ざくろ



 夫のすぐ上の兄Mは小さい頃から体が弱く、四十歳近くなって、職場の私より一歳上のT子さんと夫婦になり千葉に住んでいた。

T子さんは三十歳過ぎだったが若い頃病気をして、子供の産めない体なのでそれだけにとても夫婦仲がいい。その頃にしては珍しく、T子さんは、義兄を、さん付けで呼び、法事などで会うと「歌舞伎役者みたいないい顔をしているでしょ」と嬉しそうにのろけていた。

T子さんは踊りをしているので、新しく家を作りかえる時、日本舞踊の練習が出来る一部屋を作った。劇場で発表会があった時には親類の女たちが招待され、私達がお祝いに贈った若草色の着物が飾れられていた。

六十半ばでM兄が亡くなったあと、暫くして、私が一人でT子さんの千葉の家を慰問に訪ねる。思っていたより歓迎され、初めてじっくりと嫁同士の話をした。八人兄妹だが、歳の近い夫が一番、M兄に気を配っていたという。

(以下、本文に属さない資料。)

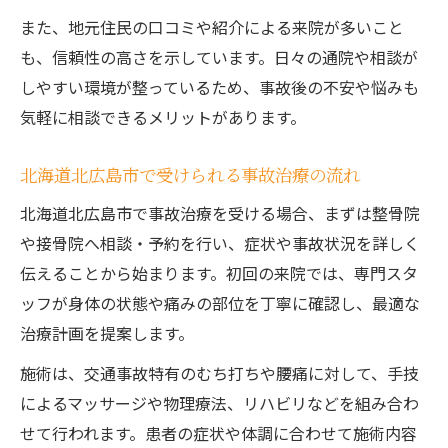
また、地元住民の口コミや紹介による来院が多いこと
も、信頼性の高さを示しています。日々の通院や相談が
しやすい環境が整っているため、事故後の不安や悩みも
気軽に相談できるメリットがあります。
北海道北広島市で受けられる事故治療の流れ
北海道北広島市で事故治療を受ける場合、まずは整骨院
や接骨院へ相談・予約を行い、症状や事故状況を詳しく
伝えることから始まります。初回の来院では、専門スタ
ッフが身体の状態や痛みの部位を丁寧に確認し、最適な
治療計画を提案します。
施術は、交通事故特有のむち打ちや腰痛に対して、手技
によるマッサージや物理療法、リハビリなどを組み合わ
せて行われます。患者の症状や体調に合わせて施術内容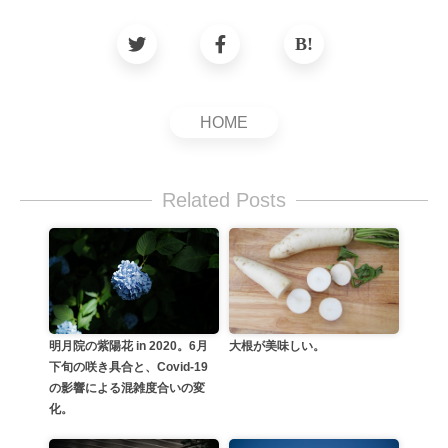
HOME
Related Posts
大根が美味しい。
明月院の紫陽花 in 2020。6月
下旬の咲き具合と、Covid-19
の影響による混雑度合いの変
化。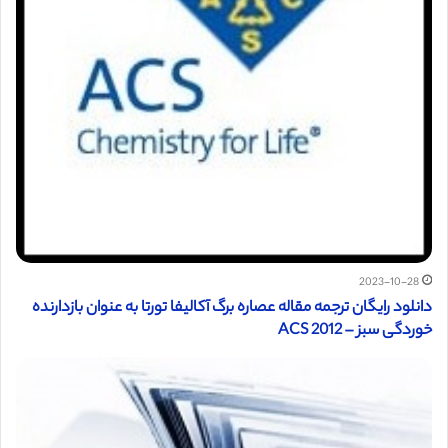
2023-10-28
دانلود رایگان ترجمه مقاله عصاره برگ آکالیفا تورتا به عنوان بازدارنده
خوردگی سبز – ACS 2012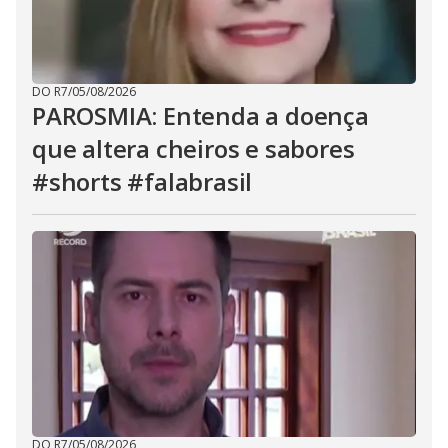
DO R7
/
05/08/2026
PAROSMIA: Entenda a doença
que altera cheiros e sabores
#shorts #falabrasil
DO R7
/
05/08/2026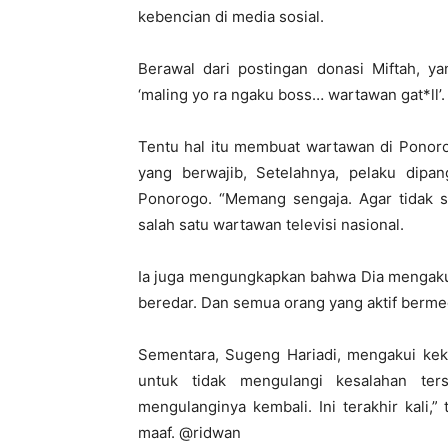
kebencian di media sosial.
Berawal dari postingan donasi Miftah, 
‘maling yo ra ngaku boss… wartawan gat*ll’.
Tentu hal itu membuat wartawan di Ponoro
yang berwajib, Setelahnya, pelaku dipan
Ponorogo. “Memang sengaja. Agar tidak 
salah satu wartawan televisi nasional.
Ia juga mengungkapkan bahwa Dia mengaku, 
beredar. Dan semua orang yang aktif bermed
Sementara, Sugeng Hariadi, mengakui keku
untuk tidak mengulangi kesalahan ter
mengulanginya kembali. Ini terakhir kali
maaf. @ridwan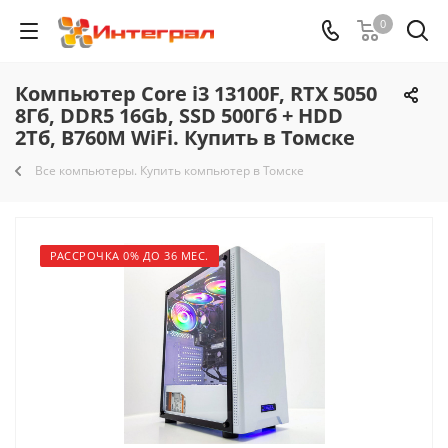
0
Компьютер Core i3 13100F, RTX 5050
8Гб, DDR5 16Gb, SSD 500Гб + HDD
2Тб, B760M WiFi. Купить в Томске
Все компьютеры. Купить компьютер в Томске
РАССРОЧКА 0% ДО 36 МЕС.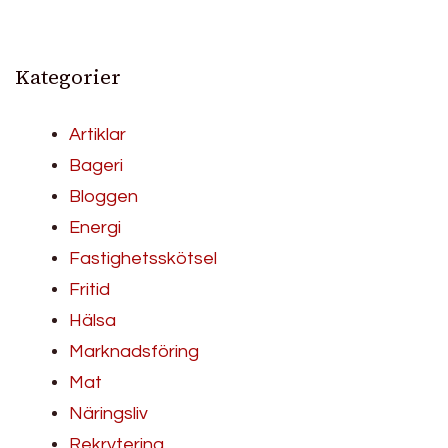
Kategorier
Artiklar
Bageri
Bloggen
Energi
Fastighetsskötsel
Fritid
Hälsa
Marknadsföring
Mat
Näringsliv
Rekrytering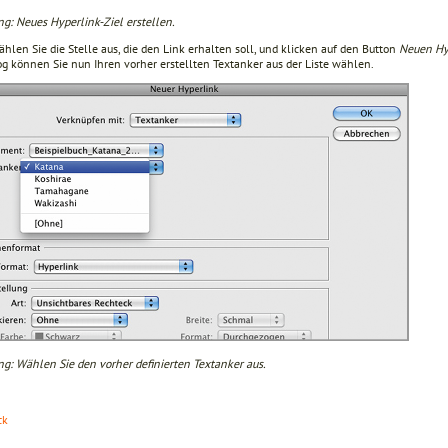
ng: Neues Hyperlink-Ziel erstellen.
len Sie die Stelle aus, die den Link erhalten soll, und klicken auf den Button
Neuen Hyp
og können Sie nun Ihren vorher erstellten Textanker aus der Liste wählen.
ng: Wählen Sie den vorher definierten Textanker aus.
ck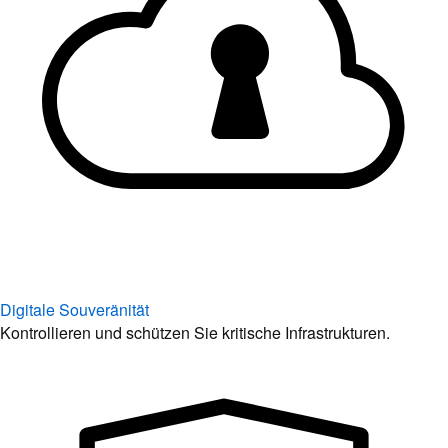
Digitale Souveränität
Kontrollieren und schützen Sie kritische Infrastrukturen.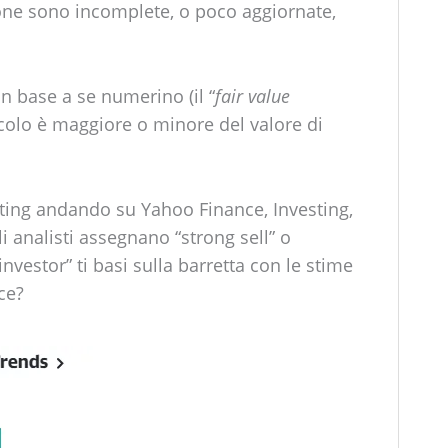
ione sono incomplete, o poco aggiornate,
in base a se numerino (il “
fair value
alcolo è maggiore o minore del valore di
ting andando su Yahoo Finance, Investing,
i analisti assegnano “strong sell” o
vestor” ti basi sulla barretta con le stime
ce?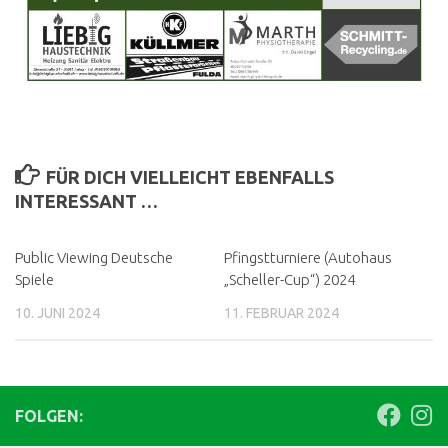
FÜR DICH VIELLEICHT EBENFALLS
INTERESSANT …
Public Viewing Deutsche
Pfingstturniere (Autohaus
Spiele
„Scheller-Cup“) 2024
10. JUNI 2024
11. FEBRUAR 2024
FOLGEN: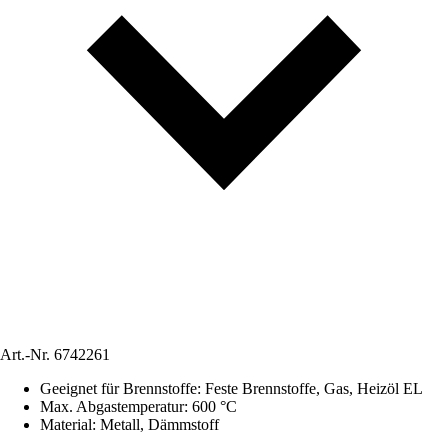
Art.-Nr.
6742261
Geeignet für Brennstoffe
:
Feste Brennstoffe, Gas, Heizöl EL
Max. Abgastemperatur
:
600 °C
Material
:
Metall, Dämmstoff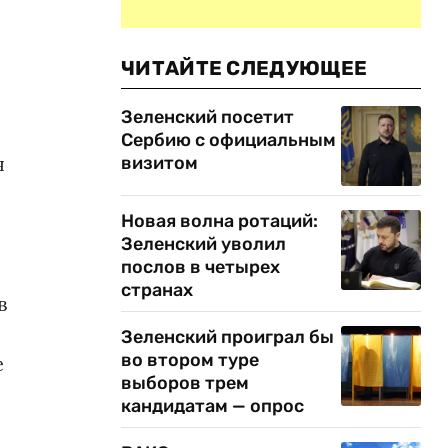
ЧИТАЙТЕ СЛЕДУЮЩЕЕ
Зеленский посетит
Сербию с официальным
я
визитом
Новая волна ротаций:
Зеленский уволил
послов в четырех
странах
в
Зеленский проиграл бы
во втором туре
е
выборов трем
кандидатам — опрос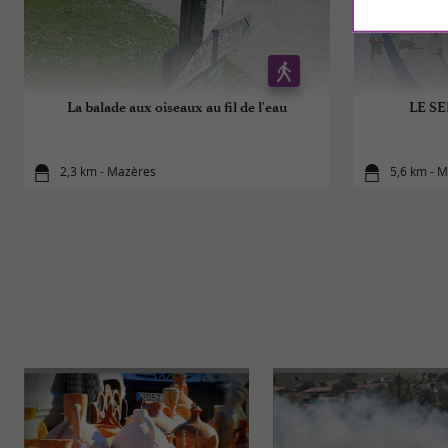
La balade aux oiseaux au fil de l'eau
LE S
2,3 km - Mazères
5,6 km -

この家の庭に大きな石榴の木があり幾つか実がなっていた。石榴酒をつくったから持っていって、とガラス瓶に入れた石榴酒をお土産にくれた。初めてみる透明な赤色の酒は本当に綺麗だった。帰るのが遅くなってしまい、電灯のついた千葉の街を喋りながら歩き、駅まで送られて帰った。

それから暫くしてT子さんの訃報があり、この時会ったのが最後になった。気性が合っていたので、今も生きていたら私の長電話の相手となっていただろう。
先日、水彩教室に、生徒の一人が庭のものだがと、石榴の枝を持ってきた。
早速、画材となったが、久しぶりにT子さんの、赤いお酒を思い出した。